Frédéric Bastien, historien et professeur au Collège Dawson, est venu à l’Université afin de présenter son ouvrage controversé, La Bataille de Londres, qui aborde les coulisses du rapatriement de la Constitution canadienne en 1982, un livre qui déchaîne les passions depuis sa parution.
La Bataille de Londres est le fruit de près de huit ans de travail de la part de son auteur qui s’est notamment rendu à Londres afin de consulter les archives du Ministère des Affaires étrangères de la Grande-Bretagne et du Conseil privé britannique.
Parmi ce que nous apprend le livre, on découvre que la première ministre britannique de l’époque, Margaret Thatcher, était ouverte à l’idée de l’indépendance d’un Québec souverain qu’elle aurait reconnu. On apprend aussi que son ambassadeur au Canada avait peu confiance en Trudeau, il était vu comme « un voyou arrogant en mesure de donner des coups en bas de la ceinture ».
Thatcher aurait d’ailleurs été réticente à l’égard d’une Charte des droits et libertés telle que voulue par Trudeau qui s’est concrétisée dans la constitution de 1982 et qui s’est principalement définie par les juristes. Thatcher estimait en effet que c’était aux élus parlementaires issus de diverses couches de la société de définir de tels droits et non les juristes provenant généralement de milieux aisés.

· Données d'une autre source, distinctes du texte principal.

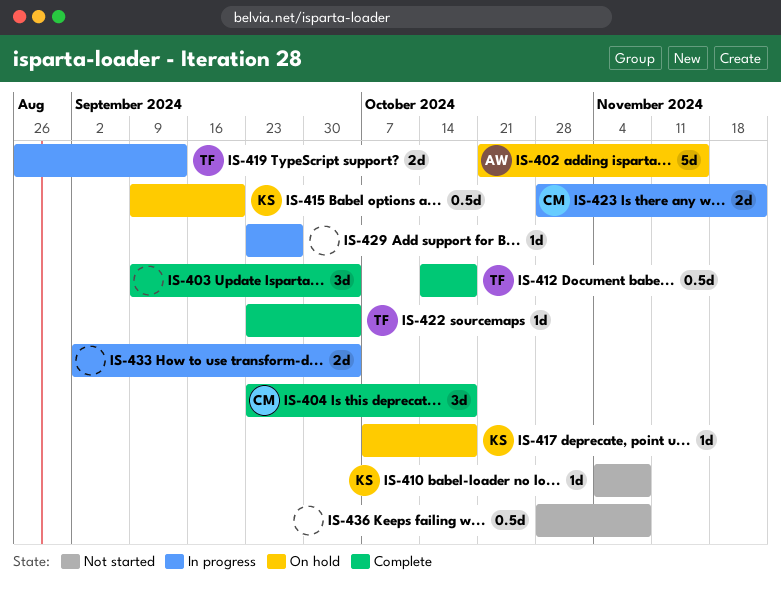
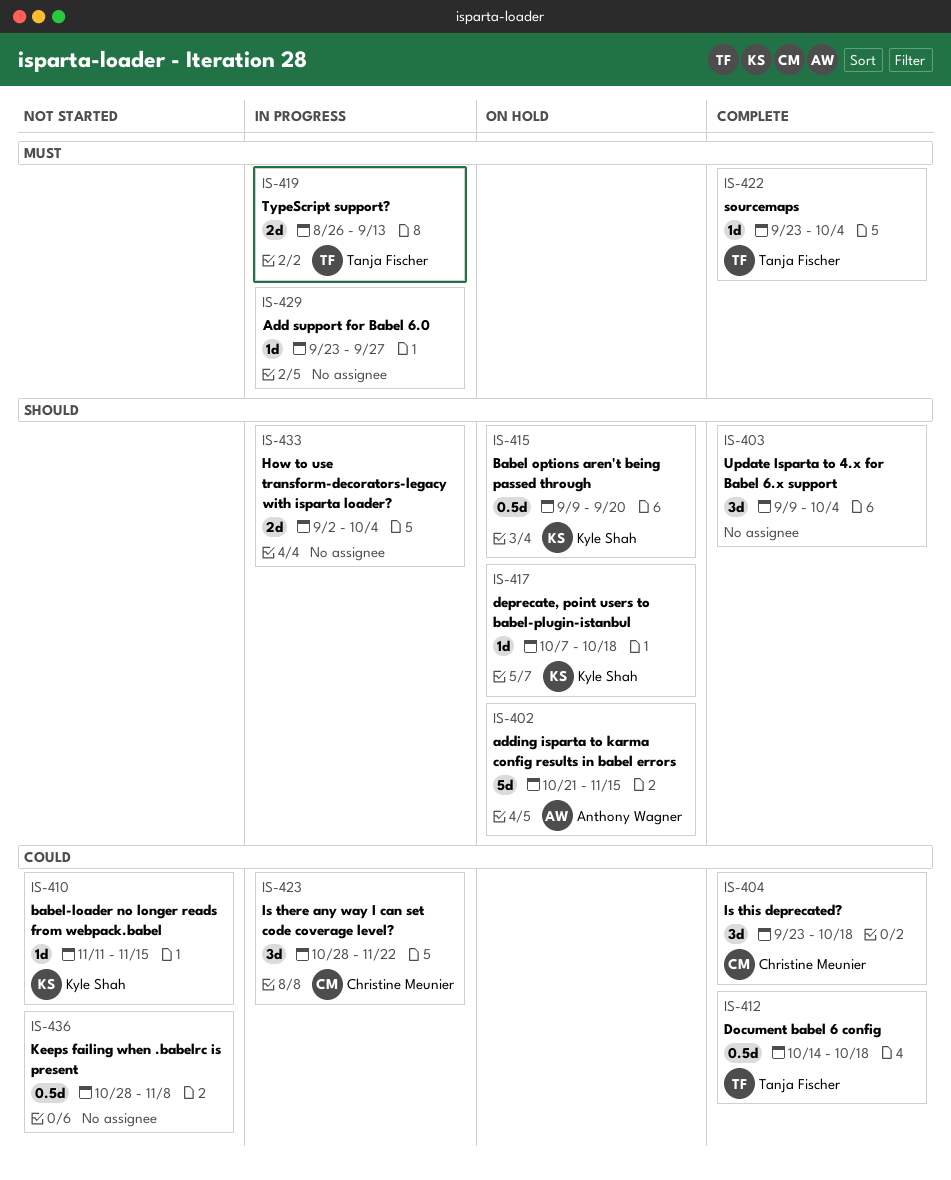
IS-410, start: Nov 4 -> Nov 11
IS-410, due: Nov 8 -> Nov 15
IS-423, estimate: 2d -> 3d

Pourtant, la première ministre appuiera le projet constitutionnel de Trudeau. Le Canada, étant membre de l’OTAN, est un des principaux alliés de la Grande-Bretagne. De plus, malgré la méfiance de Thatcher à l’égard du premier ministre libéral, la complicité entre les deux chefs d’État sera cruciale dans la concrétisation du projet de Trudeau et dans la signature de la Loi constitutionnelle de 1982.
Cependant, la principale révélation de l’ouvrage vient du fait qu’il dévoile l’ingérence de la Cour suprême du Canada et notamment de son juge en chef, Bora Laskin, sur le pouvoir exécutif à la fois canadien et britannique. En effet, en juin 1980, Bora Laskin se retrouve à Londres dans le cadre de ses vacances, en même temps que Trudeau et ses conseillers. Ceux-ci tentent alors de négocier le projet constitutionnel.
Des documents révèlent d’ailleurs que durant les mois de juin et de juillet 1981, le juge en chef Laskin aurait eu des contacts avec le procureur général pour l’Angleterre et le Pays de Galles, Michael Havers, chargé par Thatcher de piloter le projet de rapatriement de la constitution. Il aurait également eu des contacts avec le greffier du Conseil privé du Canada, Michael Pitfield, bien que, durant cette période, il y ait eu une division parmi les juges de la Cour suprême par rapport aux volontés politiques de Trudeau.
De manière plus générale, le livre affirme que le haut juriste aurait transmis des informations confidentielles aux gouvernements du Canada et de la Grande-Bretagne par rapport aux délibérations de la Cour suprême en ce qui concerne ce projet de rapatriement constitutionnel.
Or, comme l’affirment les défenseurs du livre de Frédéric Bastien, dont le ministre péquiste aux affaires intergouvernementales, Alexandre Cloutier, dans une lettre publiée dans La Presse en date du 4 mai 2013 et confirmée dans le jugement de la Cour suprême canadienne Beauregard C. Canada de 1986, le pouvoir judiciaire se doit dans toute bonne démocratie d’interpréter et de prendre des décisions concernant la constitution indépendamment du pouvoir exécutif selon le principe de séparation des pouvoirs.
Les principales critiques de Frédéric Bastien affirment que son interprétation des sources n’est basée que sur du « ouï-dire ». Le chroniqueur André Pratte aurait d’ailleurs reproché à Frédéric Bastien de tenter de réécrire l’histoire.
Cependant, le professeur estime que les documents sur lesquels est basée son étude démontrent une partialité chez les juristes de la Cour suprême, alors qu’ils devraient être impartiaux, du moins en apparence.
Ainsi, selon l’auteur, ces sources ne peuvent être que du « ouï-dire, » parce que certains documents se révèlent être des preuves tangibles. Frédéric Bastien questionne finalement l’inaccessibilité de certaines archives fédérales par rapport à cette question.
En avril dernier, en vertu de la Loi canadienne de l’accès à l’information, le gouvernement québécois a tenté d’accéder à ces sources fédérales afin d’éclairer cette période menant au rapatriement de la constitution, ce que le gouvernement fédéral de Stephen Harper a refusé.